While the mandating of insurance is similar, there are a number of difference between the two bills that is at the core a likely reason its okay then and not now. For example, one of the key ones it seems is the ability to purchase between state lines. This opens up competition in the market place making insurance more varied, more affordable, and gives more choices to those having to buy it. From what I've seen the penalties for buying your own insurance, and buying very good insurance for yourself, were not present in the older bill which again makes the choice more difficult.
The plan from 1993 also had a number of things, such a reform of malpractice law, that have been denied going into this.
It also doesn't seem to have a number of things, such as the direct access to our bank accounts, a government panel making decisions regarding what treatment you can have (without the appeals process found in private insurance), subsidizing union contracts, and other such things that add to this.
As I've stated, I very much dislike the notion of mandated insurance. I think its a constitutionally problematic thing that I believe violates the spirit more so than the letter of it. That said, as part of a compromised bill which stressed consumer responsibility and choice of private insurance with the government simply, at most, as a safety net...without a number of penalties and regulations that seem to have no real purpose other than to set the stage for continual legislation pushes towards more people choosing or needing the government plan and thus moving to single payer...could be a compromised type bill I could get behind if done honestly and above the board while in the minority...as the republicans were in 1993.

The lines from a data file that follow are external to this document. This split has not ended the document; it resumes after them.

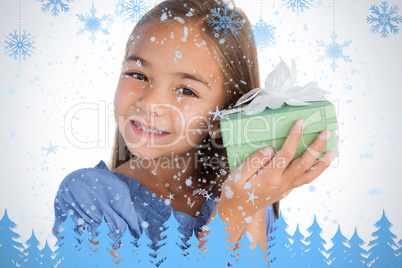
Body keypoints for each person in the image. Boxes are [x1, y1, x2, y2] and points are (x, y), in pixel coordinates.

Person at [52, 0, 337, 265]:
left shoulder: (247, 192)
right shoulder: (87, 195)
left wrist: (249, 203)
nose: (149, 102)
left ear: (220, 119)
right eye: (138, 75)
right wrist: (232, 212)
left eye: (186, 90)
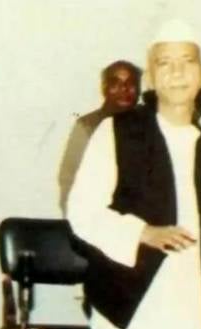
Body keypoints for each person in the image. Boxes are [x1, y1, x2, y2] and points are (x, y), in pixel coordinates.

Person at [67, 21, 201, 329]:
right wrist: (142, 232)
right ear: (151, 76)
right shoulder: (118, 131)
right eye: (165, 63)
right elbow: (82, 209)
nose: (177, 72)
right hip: (136, 293)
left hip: (200, 288)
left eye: (186, 61)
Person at [57, 60, 141, 215]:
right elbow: (69, 177)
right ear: (104, 88)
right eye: (116, 83)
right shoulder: (87, 125)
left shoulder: (148, 123)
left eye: (130, 84)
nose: (124, 89)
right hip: (97, 218)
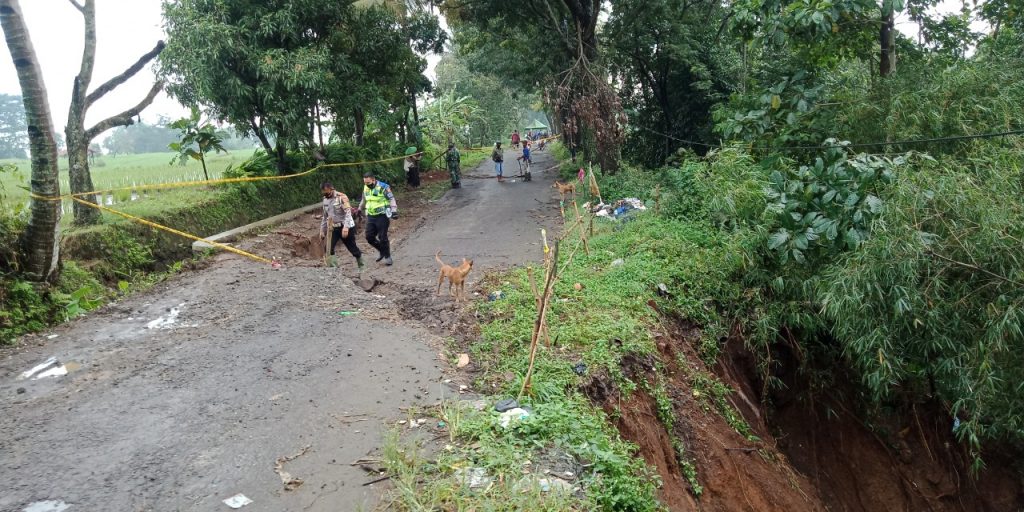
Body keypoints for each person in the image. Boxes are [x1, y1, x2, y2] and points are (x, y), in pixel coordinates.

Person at [356, 171, 398, 266]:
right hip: (371, 215)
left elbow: (391, 199)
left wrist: (394, 210)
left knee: (382, 237)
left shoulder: (383, 187)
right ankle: (382, 250)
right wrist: (359, 208)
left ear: (373, 180)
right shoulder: (365, 187)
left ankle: (387, 256)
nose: (366, 185)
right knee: (369, 237)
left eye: (368, 183)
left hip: (382, 215)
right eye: (365, 183)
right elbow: (364, 199)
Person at [319, 182, 364, 269]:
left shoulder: (341, 197)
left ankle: (362, 265)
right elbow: (325, 217)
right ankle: (334, 269)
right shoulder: (325, 200)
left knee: (352, 248)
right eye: (323, 192)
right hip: (333, 228)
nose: (325, 194)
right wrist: (322, 230)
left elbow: (348, 213)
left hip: (345, 226)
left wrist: (346, 227)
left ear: (331, 189)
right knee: (328, 248)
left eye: (327, 192)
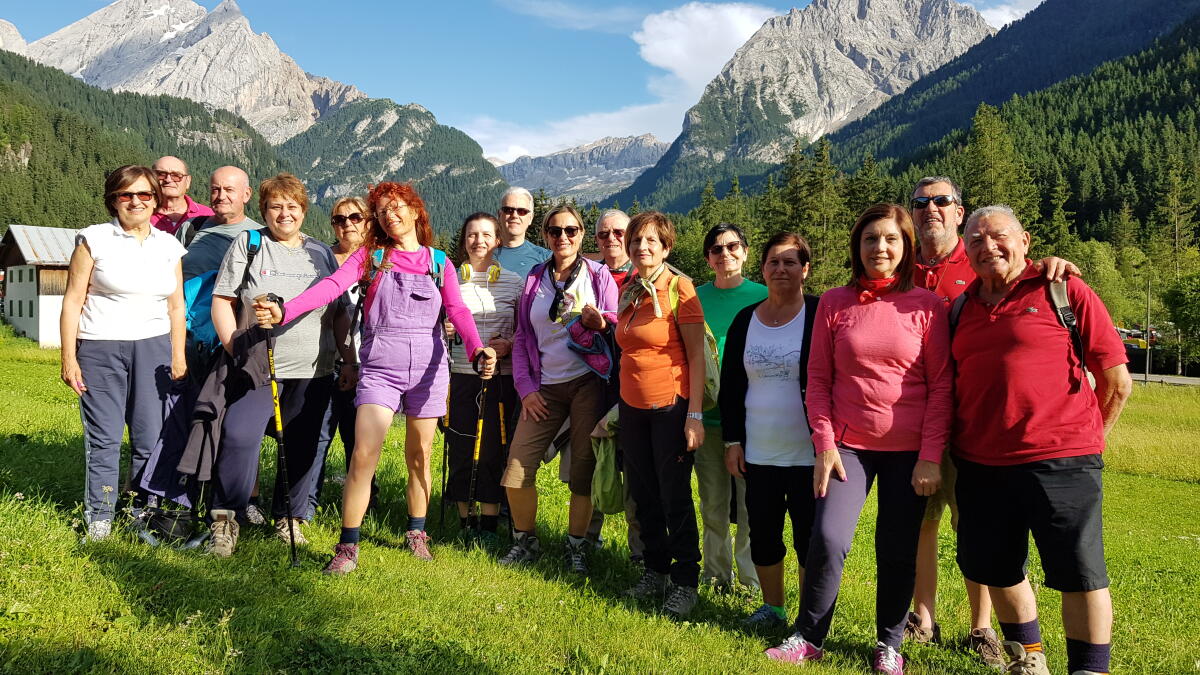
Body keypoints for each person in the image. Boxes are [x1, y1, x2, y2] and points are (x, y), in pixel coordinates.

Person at [256, 182, 496, 573]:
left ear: (415, 211)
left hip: (429, 369)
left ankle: (416, 532)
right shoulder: (371, 256)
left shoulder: (439, 262)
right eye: (382, 211)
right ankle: (348, 545)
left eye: (396, 207)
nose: (389, 215)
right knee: (364, 453)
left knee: (420, 455)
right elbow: (331, 287)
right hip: (381, 367)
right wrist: (286, 311)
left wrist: (476, 349)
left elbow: (457, 311)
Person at [766, 204, 952, 675]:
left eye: (890, 239)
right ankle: (809, 637)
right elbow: (818, 379)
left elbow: (941, 387)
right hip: (847, 447)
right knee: (827, 539)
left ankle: (890, 644)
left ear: (907, 246)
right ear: (857, 246)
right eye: (870, 239)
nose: (879, 248)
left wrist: (931, 456)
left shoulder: (927, 306)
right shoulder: (835, 302)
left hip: (909, 451)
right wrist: (825, 444)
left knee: (897, 548)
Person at [906, 176, 1080, 667]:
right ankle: (923, 618)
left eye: (942, 201)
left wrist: (1052, 263)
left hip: (972, 420)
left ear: (959, 213)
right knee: (922, 521)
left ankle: (981, 627)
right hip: (917, 416)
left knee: (973, 524)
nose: (931, 209)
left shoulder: (980, 259)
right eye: (920, 203)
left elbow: (1024, 273)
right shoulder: (902, 267)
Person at [951, 206, 1130, 675]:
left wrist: (1088, 442)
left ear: (1025, 240)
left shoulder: (1063, 289)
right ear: (965, 251)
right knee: (997, 569)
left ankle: (1088, 669)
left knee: (1080, 573)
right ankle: (1028, 660)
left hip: (1063, 462)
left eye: (998, 236)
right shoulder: (961, 307)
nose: (988, 246)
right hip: (980, 465)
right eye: (975, 240)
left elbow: (1116, 381)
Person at [203, 173, 352, 557]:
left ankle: (289, 517)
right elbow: (222, 301)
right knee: (239, 437)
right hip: (256, 366)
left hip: (314, 369)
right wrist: (234, 347)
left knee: (302, 446)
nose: (284, 214)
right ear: (264, 210)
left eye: (292, 206)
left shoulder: (320, 253)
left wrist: (348, 359)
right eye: (275, 207)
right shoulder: (250, 244)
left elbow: (338, 312)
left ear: (304, 210)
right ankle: (225, 519)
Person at [59, 165, 187, 541]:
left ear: (155, 200)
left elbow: (176, 307)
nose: (135, 201)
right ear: (113, 200)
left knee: (150, 438)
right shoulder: (94, 239)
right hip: (100, 347)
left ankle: (141, 513)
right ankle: (100, 518)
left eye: (144, 194)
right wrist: (68, 358)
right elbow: (72, 301)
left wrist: (178, 356)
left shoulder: (168, 246)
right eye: (125, 194)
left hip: (154, 348)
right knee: (105, 438)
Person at [498, 204, 618, 574]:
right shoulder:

That is not the case, in any way here. Many of the core conservative ideas for fixing things have been utterly rejected. The only real compromise that's been presented is "We'll make it LESS liberal" in most cases. The various regulations, penalties, and fines on individuals, business, and the insurance companies appears to be a clear attempt to make it either difficult or inefficient to get the insurance you want, you want to provide as a business owner, or you need to provide to get a profit as an insurance provider. This, coupled with the mandate for individual insurance, I believe is going to simply set the stage for more problems, not less, to simply give a way to say "See, we should've done single payer in the first place, lets do it now".
I don't see those same things in the 1993 plan.